Well, a possible option is use the reader mode of the browsers. In Firefox and new Microsoft Edge press f9.

In Chrome, go to the page chrome://flags. In the edit box search, write "reader mode" and press enter. After, press tab and enabled this feature.

Restart Chrome and after you can press f6, and tab two times for the button enable reader mode and press enter.

An other solution is use the add-on Virtual Revieu, but I dont know if this addon work in web pages.

Regards.


El 7/8/2020 a las 9:46, Felix G. escribió:
Hi!
I've been reading along and I know this feeling. I often refer to it
as the user experience that nobody designed. On the one hand there's a
screen reader developer, on the other there's an app developer or web
designer. They don't know each other, and yet their decisions converge
on our experience of their products.

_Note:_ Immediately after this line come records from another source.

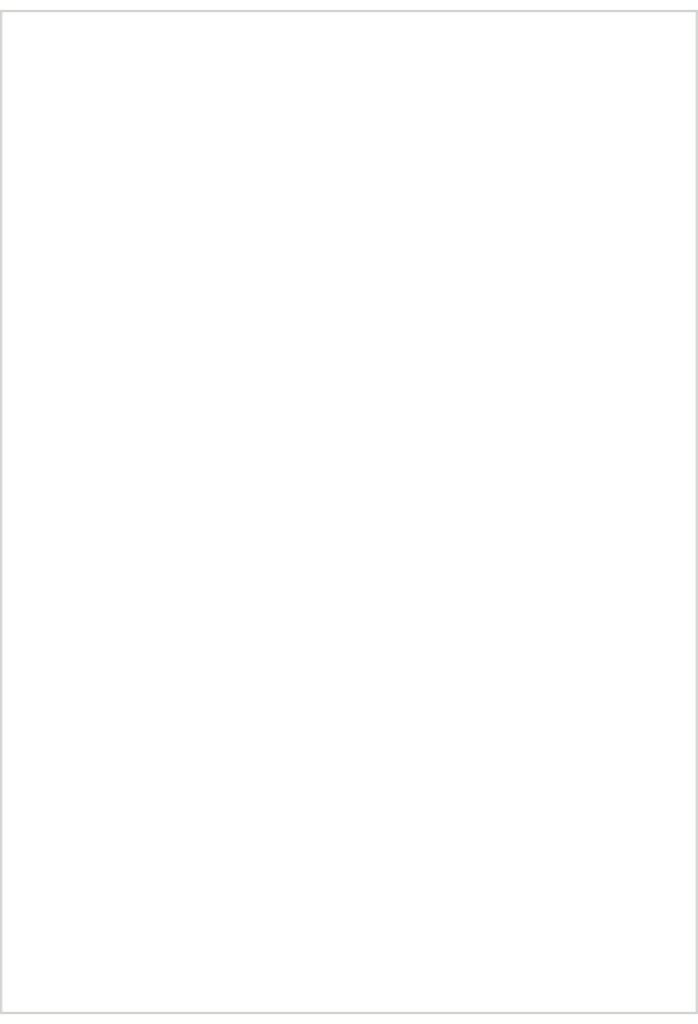
<source format=kicad_pcb>
(kicad_pcb (version 20211014) (generator pcbnew)

  (general
    (thickness 1.6)
  )

  (paper "A4")
  (layers
    (0 "F.Cu" signal)
    (31 "B.Cu" signal)
    (32 "B.Adhes" user "B.Adhesive")
    (33 "F.Adhes" user "F.Adhesive")
    (34 "B.Paste" user)
    (35 "F.Paste" user)
    (36 "B.SilkS" user "B.Silkscreen")
    (37 "F.SilkS" user "F.Silkscreen")
    (38 "B.Mask" user)
    (39 "F.Mask" user)
    (40 "Dwgs.User" user "User.Drawings")
    (41 "Cmts.User" user "User.Comments")
    (42 "Eco1.User" user "User.Eco1")
    (43 "Eco2.User" user "User.Eco2")
    (44 "Edge.Cuts" user)
    (45 "Margin" user)
    (46 "B.CrtYd" user "B.Courtyard")
    (47 "F.CrtYd" user "F.Courtyard")
    (48 "B.Fab" user)
    (49 "F.Fab" user)
    (50 "User.1" user)
    (51 "User.2" user)
    (52 "User.3" user)
    (53 "User.4" user)
    (54 "User.5" user)
    (55 "User.6" user)
    (56 "User.7" user)
    (57 "User.8" user)
    (58 "User.9" user)
  )

  (setup
    (pad_to_mask_clearance 0)
    (pcbplotparams
      (layerselection 0x00010fc_ffffffff)
      (disableapertmacros false)
      (usegerberextensions false)
      (usegerberattributes true)
      (usegerberadvancedattributes true)
      (creategerberjobfile true)
      (svguseinch false)
      (svgprecision 6)
      (excludeedgelayer true)
      (plotframeref false)
      (viasonmask false)
      (mode 1)
      (useauxorigin false)
      (hpglpennumber 1)
      (hpglpenspeed 20)
      (hpglpendiameter 15.000000)
      (dxfpolygonmode true)
      (dxfimperialunits true)
      (dxfusepcbnewfont true)
      (psnegative false)
      (psa4output false)
      (plotreference true)
      (plotvalue true)
      (plotinvisibletext false)
      (sketchpadsonfab false)
      (subtractmaskfromsilk false)
      (outputformat 1)
      (mirror false)
      (drillshape 1)
      (scaleselection 1)
      (outputdirectory "")
    )
  )

  (net 0 "")

  (footprint "MountingHole:MountingHole_3.2mm_M3" (layer "F.Cu") (at 7.5 40.2))

  (footprint "MountingHole:MountingHole_3.2mm_M3" (layer "F.Cu") (at 7.5 3))

  (gr_line (start 30 0) (end 30 43.2) (layer "Edge.Cuts") (width 0.1) (tstamp 14be568d-2e52-4aed-b81b-dddc75cbdd07))
  (gr_line (start 0 43.2) (end 0 0) (layer "Edge.Cuts") (width 0.1) (tstamp 159574a9-ecec-48bb-adb0-3dc9e65d4e79))
  (gr_line (start 0 0) (end 30 0) (layer "Edge.Cuts") (width 0.1) (tstamp 7a879184-fad8-4feb-afb5-86fe8d34f1f7))
  (gr_line (start 30 43.2) (end 0 43.2) (layer "Edge.Cuts") (width 0.1) (tstamp bc3f6e1f-c81e-4889-865a-0e223a5a22e2))

)

</source>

In the sighted world nobody would
get away with it, but we get translations of translations, almost
never what someone consciously designed.
Best,
Felix


Am Do., 6. Aug. 2020 um 17:58 Uhr schrieb Brian Vogel <britechguy@...>:
On Thu, Aug 6, 2020 at 10:34 AM, Gene wrote:

People would never put up with a human reader announcing all this clutter.

I'd say that's absolutely true, but they'd probably also expect a human reader to say something about the fact that there is a figure/image present and what it illustrates as a part of the reading, unless the person their reading for has explicitly requested they only read the main text.

I actually feel your pain, and have had exactly that same feeling many, many times with multiple screen readers.  I hope that someday there arrives AI sophisticated enough to screen read the way "your average sighted person" would likely take in looking at content.  Heaven knows we virtually never look at scads of the navigation links and the like at the outset, but the main page content first.

But at this point in time, since a screen reader itself has no idea, really, of what it is you (any you) are looking for on a given page it offers "way too much" rather than allowing you to possibly miss the presence of something.

It would be nice if all of these sorts of things were arranged in "chunks" of announcements that fit a certain class, and that you could have the option of turning off the entire class with one checkbox, or going through the individual things announced and unchecking the ones you explicitly don't want while retaining the others.  And do I ever know what a PITA that would be to code, and for the user to slog through, but in any really complex system where a high level of customization is wanted or needed, this is how its obtained.

--

Brian - Windows 10 Pro, 64-Bit, Version 1909, Build 18363

A gentleman is one who never hurts anyone's feelings unintentionally.

          ~ Oscar Wilde






--

Carlos Esteban Martínez Macías.

Músico (pianista) y también ayuda a usuarios ciegos con el uso de lectores de pantalla y tecnología.

Experto certificado en el lector de pantalla NVDA.


Musicien (pianist) and also help to the blind people in the use of screen readers and technology. Certified expert in the screen reader NVDA.